**REQUIRED WORK**
Say the data back exactly as it is written below.

**RECORD EXCERPTS**
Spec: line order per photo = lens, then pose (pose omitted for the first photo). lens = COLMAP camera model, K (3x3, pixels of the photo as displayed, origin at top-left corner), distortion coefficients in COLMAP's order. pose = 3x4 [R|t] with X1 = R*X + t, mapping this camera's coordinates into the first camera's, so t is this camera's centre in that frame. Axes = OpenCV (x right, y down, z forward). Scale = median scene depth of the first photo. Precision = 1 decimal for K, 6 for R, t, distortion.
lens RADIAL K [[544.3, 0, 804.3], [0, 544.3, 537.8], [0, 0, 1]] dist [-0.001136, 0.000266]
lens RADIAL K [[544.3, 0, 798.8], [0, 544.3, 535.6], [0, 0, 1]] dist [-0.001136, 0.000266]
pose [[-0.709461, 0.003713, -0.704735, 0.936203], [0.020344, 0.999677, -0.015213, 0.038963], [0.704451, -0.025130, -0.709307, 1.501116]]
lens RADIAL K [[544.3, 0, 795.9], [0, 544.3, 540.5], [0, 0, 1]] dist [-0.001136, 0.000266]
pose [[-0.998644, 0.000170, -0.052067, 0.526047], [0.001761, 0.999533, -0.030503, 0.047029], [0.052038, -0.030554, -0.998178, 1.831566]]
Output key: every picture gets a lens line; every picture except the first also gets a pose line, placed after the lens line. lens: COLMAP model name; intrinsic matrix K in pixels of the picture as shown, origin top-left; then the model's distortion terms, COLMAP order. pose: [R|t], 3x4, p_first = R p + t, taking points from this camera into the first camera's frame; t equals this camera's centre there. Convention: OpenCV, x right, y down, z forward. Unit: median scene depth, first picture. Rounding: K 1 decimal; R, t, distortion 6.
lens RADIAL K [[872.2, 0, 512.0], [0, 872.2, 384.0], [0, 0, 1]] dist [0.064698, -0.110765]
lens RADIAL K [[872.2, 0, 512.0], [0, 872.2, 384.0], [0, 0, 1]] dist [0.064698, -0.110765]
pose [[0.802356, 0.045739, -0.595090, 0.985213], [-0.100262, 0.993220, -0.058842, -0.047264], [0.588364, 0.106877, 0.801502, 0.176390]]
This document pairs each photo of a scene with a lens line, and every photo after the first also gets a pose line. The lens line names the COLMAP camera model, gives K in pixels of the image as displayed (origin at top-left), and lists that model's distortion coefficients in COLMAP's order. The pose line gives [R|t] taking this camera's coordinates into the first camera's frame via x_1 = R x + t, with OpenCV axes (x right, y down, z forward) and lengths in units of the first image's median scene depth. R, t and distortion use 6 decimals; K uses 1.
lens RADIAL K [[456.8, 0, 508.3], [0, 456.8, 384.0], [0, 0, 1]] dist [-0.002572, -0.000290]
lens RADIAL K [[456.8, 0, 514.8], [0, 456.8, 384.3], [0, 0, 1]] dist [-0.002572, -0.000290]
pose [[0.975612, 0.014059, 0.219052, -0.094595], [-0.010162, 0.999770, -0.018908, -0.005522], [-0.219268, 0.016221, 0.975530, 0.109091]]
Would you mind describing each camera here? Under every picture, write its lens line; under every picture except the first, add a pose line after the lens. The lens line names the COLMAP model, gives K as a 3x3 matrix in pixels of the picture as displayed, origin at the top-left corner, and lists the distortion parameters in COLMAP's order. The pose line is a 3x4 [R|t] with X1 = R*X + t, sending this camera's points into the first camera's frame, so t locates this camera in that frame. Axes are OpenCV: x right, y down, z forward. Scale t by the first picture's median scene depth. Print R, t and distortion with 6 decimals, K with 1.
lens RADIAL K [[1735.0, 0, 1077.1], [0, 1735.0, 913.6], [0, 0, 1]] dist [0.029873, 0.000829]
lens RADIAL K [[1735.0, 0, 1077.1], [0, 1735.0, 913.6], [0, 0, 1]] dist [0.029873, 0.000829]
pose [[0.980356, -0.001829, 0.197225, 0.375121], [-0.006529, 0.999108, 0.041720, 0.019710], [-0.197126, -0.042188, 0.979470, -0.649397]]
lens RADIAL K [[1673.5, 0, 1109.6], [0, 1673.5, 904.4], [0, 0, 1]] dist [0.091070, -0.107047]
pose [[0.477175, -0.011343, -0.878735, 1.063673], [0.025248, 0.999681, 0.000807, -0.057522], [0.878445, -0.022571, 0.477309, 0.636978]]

**ANSWER BOX**
Spec: line order per photo = lens, then pose (pose omitted for the first photo). lens = COLMAP camera model, K (3x3, pixels of the photo as displayed, origin at top-left corner), distortion coefficients in COLMAP's order. pose = 3x4 [R|t] with X1 = R*X + t, mapping this camera's coordinates into the first camera's, so t is this camera's centre in that frame. Axes = OpenCV (x right, y down, z forward). Scale = median scene depth of the first photo. Precision = 1 decimal for K, 6 for R, t, distortion.
lens RADIAL K [[544.3, 0, 804.3], [0, 544.3, 537.8], [0, 0, 1]] dist [-0.001136, 0.000266]
lens RADIAL K [[544.3, 0, 798.8], [0, 544.3, 535.6], [0, 0, 1]] dist [-0.001136, 0.000266]
pose [[-0.709461, 0.003713, -0.704735, 0.936203], [0.020344, 0.999677, -0.015213, 0.038963], [0.704451, -0.025130, -0.709307, 1.501116]]
lens RADIAL K [[544.3, 0, 795.9], [0, 544.3, 540.5], [0, 0, 1]] dist [-0.001136, 0.000266]
pose [[-0.998644, 0.000170, -0.052067, 0.526047], [0.001761, 0.999533, -0.030503, 0.047029], [0.052038, -0.030554, -0.998178, 1.831566]]
Output key: every picture gets a lens line; every picture except the first also gets a pose line, placed after the lens line. lens: COLMAP model name; intrinsic matrix K in pixels of the picture as shown, origin top-left; then the model's distortion terms, COLMAP order. pose: [R|t], 3x4, p_first = R p + t, taking points from this camera into the first camera's frame; t equals this camera's centre there. Convention: OpenCV, x right, y down, z forward. Unit: median scene depth, first picture. Rounding: K 1 decimal; R, t, distortion 6.
lens RADIAL K [[872.2, 0, 512.0], [0, 872.2, 384.0], [0, 0, 1]] dist [0.064698, -0.110765]
lens RADIAL K [[872.2, 0, 512.0], [0, 872.2, 384.0], [0, 0, 1]] dist [0.064698, -0.110765]
pose [[0.802356, 0.045739, -0.595090, 0.985213], [-0.100262, 0.993220, -0.058842, -0.047264], [0.588364, 0.106877, 0.801502, 0.176390]]
This document pairs each photo of a scene with a lens line, and every photo after the first also gets a pose line. The lens line names the COLMAP camera model, gives K in pixels of the image as displayed (origin at top-left), and lists that model's distortion coefficients in COLMAP's order. The pose line gives [R|t] taking this camera's coordinates into the first camera's frame via x_1 = R x + t, with OpenCV axes (x right, y down, z forward) and lengths in units of the first image's median scene depth. R, t and distortion use 6 decimals; K uses 1.
lens RADIAL K [[456.8, 0, 508.3], [0, 456.8, 384.0], [0, 0, 1]] dist [-0.002572, -0.000290]
lens RADIAL K [[456.8, 0, 514.8], [0, 456.8, 384.3], [0, 0, 1]] dist [-0.002572, -0.000290]
pose [[0.975612, 0.014059, 0.219052, -0.094595], [-0.010162, 0.999770, -0.018908, -0.005522], [-0.219268, 0.016221, 0.975530, 0.109091]]
Would you mind describing each camera here? Under every picture, write its lens line; under every picture except the first, add a pose line after the lens. The lens line names the COLMAP model, gives K as a 3x3 matrix in pixels of the picture as displayed, origin at the top-left corner, and lists the distortion parameters in COLMAP's order. The pose line is a 3x4 [R|t] with X1 = R*X + t, sending this camera's points into the first camera's frame, so t locates this camera in that frame. Axes are OpenCV: x right, y down, z forward. Scale t by the first picture's median scene depth. Print R, t and distortion with 6 decimals, K with 1.
lens RADIAL K [[1735.0, 0, 1077.1], [0, 1735.0, 913.6], [0, 0, 1]] dist [0.029873, 0.000829]
lens RADIAL K [[1735.0, 0, 1077.1], [0, 1735.0, 913.6], [0, 0, 1]] dist [0.029873, 0.000829]
pose [[0.980356, -0.001829, 0.197225, 0.375121], [-0.006529, 0.999108, 0.041720, 0.019710], [-0.197126, -0.042188, 0.979470, -0.649397]]
lens RADIAL K [[1673.5, 0, 1109.6], [0, 1673.5, 904.4], [0, 0, 1]] dist [0.091070, -0.107047]
pose [[0.477175, -0.011343, -0.878735, 1.063673], [0.025248, 0.999681, 0.000807, -0.057522], [0.878445, -0.022571, 0.477309, 0.636978]]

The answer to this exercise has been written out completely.